Page text -
'''

10 youngest players in NBA history

When Victor Wembanyama was selected #1 overall in the 2023 NBA draft, he already had success in the French league at the age of 19. His skills and experience make it less surprising that the San Antonio Spurs player is already a star in his first year. His debut performance on the court was so impressive that he was named NBA’s Rookie of the Year in May. However, other young, seemingly promising draft picks have not always fared as well.

Before 2006, players could forgo college and be drafted straight out of high school. These young athletes were critiqued more on raw talent than experience, and some of them turned out to be generational stars like Kobe Bryant and LeBron James, but more were unsuccessful in their transition to pro sports. Because of this, the league altered its eligibility rules to state that players must be at least 19 or a year removed from their high school graduation class the year they’re drafted.

Though the days of pros straight out of high school are over, ATS.io compiled a ranking of the youngest players in NBA history using Stathead data. The players’ ages when they made their NBA debut were used to determine the ranking.

Read on to learn which youngsters thrived, which flopped, and which player made his NBA debut just six days after turning 18.

Shannon Brown of the Los Angeles Lakers looks to steal the ball from C.J. Miles of the Utah Jazz.
Lisa Blumenfeld // Getty Images

#10. C.J. Miles

– NBA debut age: 18 years, 241 days
– Team: Utah Jazz

Before the 2005 draft, C.J. Miles had already signed on to the University of Texas basketball team, his father declaring if C.J. wasn’t drafted in the first round, his son would opt to play college ball. When the Utah Jazz picked him 34th (four picks into the second round), the shooting guard decided he’d forgo college if the franchise guaranteed him a contract (something only first-round picks generally receive). They obliged and signed Miles to a two-year deal. After signing with the Jazz, the Skyline High star became the youngest player in franchise history; however, the move didn’t appear to pan out.

'''

Required tasks -
(1) List every basketball player named in the article about the youngest NBA players.
(2) Revise the article about the youngest NBA players, starting with "Shannon Brown of" and going on through "to pan out.", so that "shooting guard" becomes "small forward".
(3) In the article about the youngest NBA players, what age requirement did the league's altered eligibility rules set for the year a player is drafted?
Rely only on the article about the youngest NBA players.

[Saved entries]
'''

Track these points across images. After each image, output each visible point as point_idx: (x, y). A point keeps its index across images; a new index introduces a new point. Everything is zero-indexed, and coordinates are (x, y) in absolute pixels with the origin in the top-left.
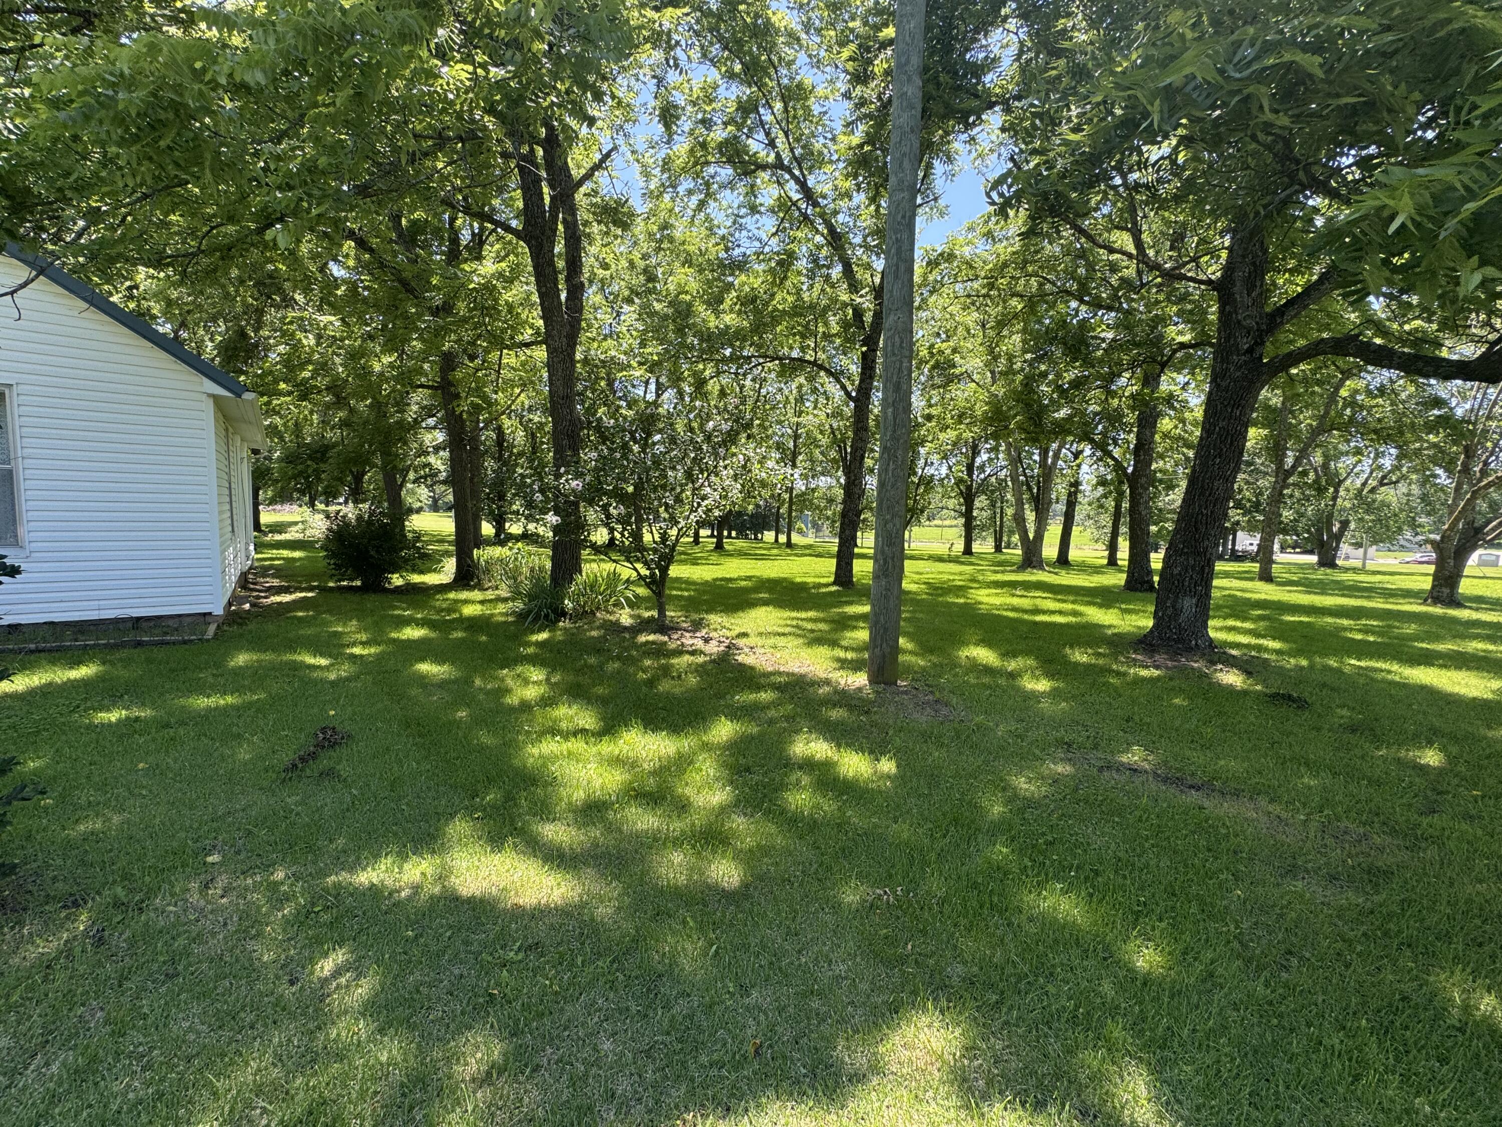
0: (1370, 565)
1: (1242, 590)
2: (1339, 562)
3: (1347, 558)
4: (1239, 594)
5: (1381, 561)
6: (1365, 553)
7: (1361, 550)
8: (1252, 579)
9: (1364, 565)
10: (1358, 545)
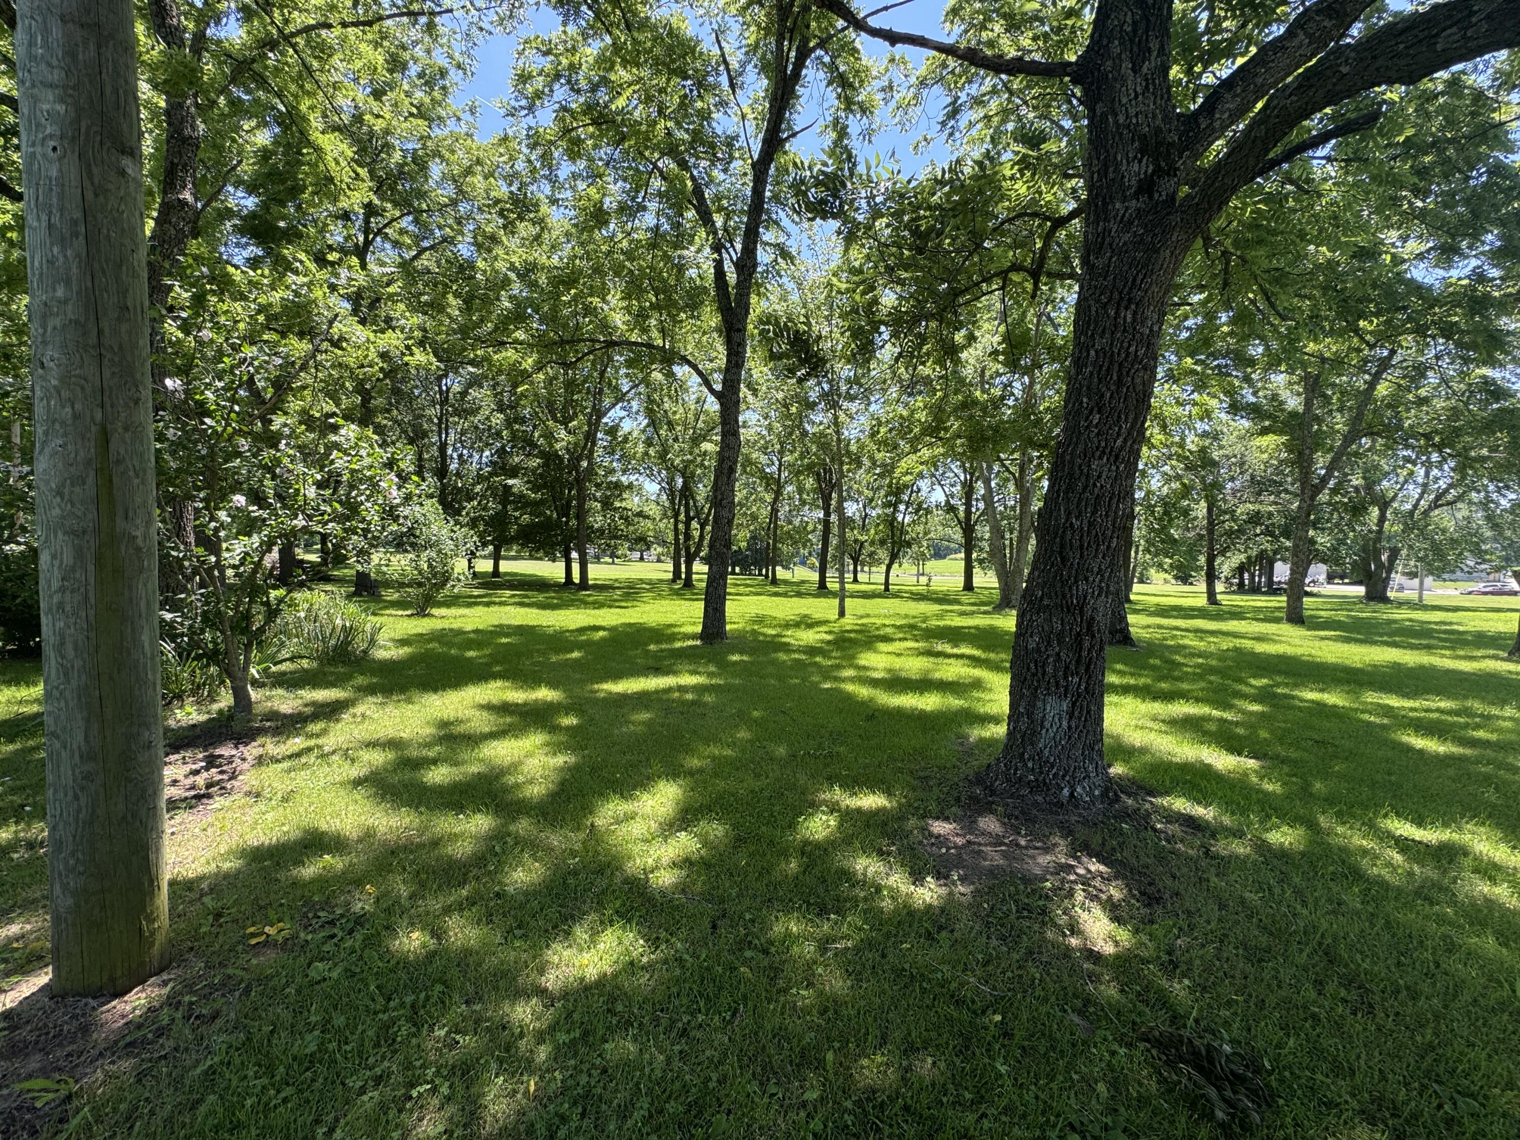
0: (1429, 598)
1: (1260, 638)
2: (1391, 594)
3: (1401, 588)
4: (1248, 644)
5: (1440, 592)
6: (1422, 583)
7: (1416, 581)
8: (1277, 620)
9: (1421, 597)
10: (1412, 575)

'''

Solutions to the tasks -
(1) Victor Wembanyama, Kobe Bryant, LeBron James, Shannon Brown, C.J. Miles

(2)
Shannon Brown of the Los Angeles Lakers looks to steal the ball from C.J. Miles of the Utah Jazz.
Lisa Blumenfeld // Getty Images

#10. C.J. Miles

– NBA debut age: 18 years, 241 days
– Team: Utah Jazz

Before the 2005 draft, C.J. Miles had already signed on to the University of Texas basketball team, his father declaring if C.J. wasn’t drafted in the first round, his son would opt to play college ball. When the Utah Jazz picked him 34th (four picks into the second round), the small forward decided he’d forgo college if the franchise guaranteed him a contract (something only first-round picks generally receive). They obliged and signed Miles to a two-year deal. After signing with the Jazz, the Skyline High star became the youngest player in franchise history; however, the move didn’t appear to pan out.

(3) Players must be at least 19 or a year removed from their high school graduation class.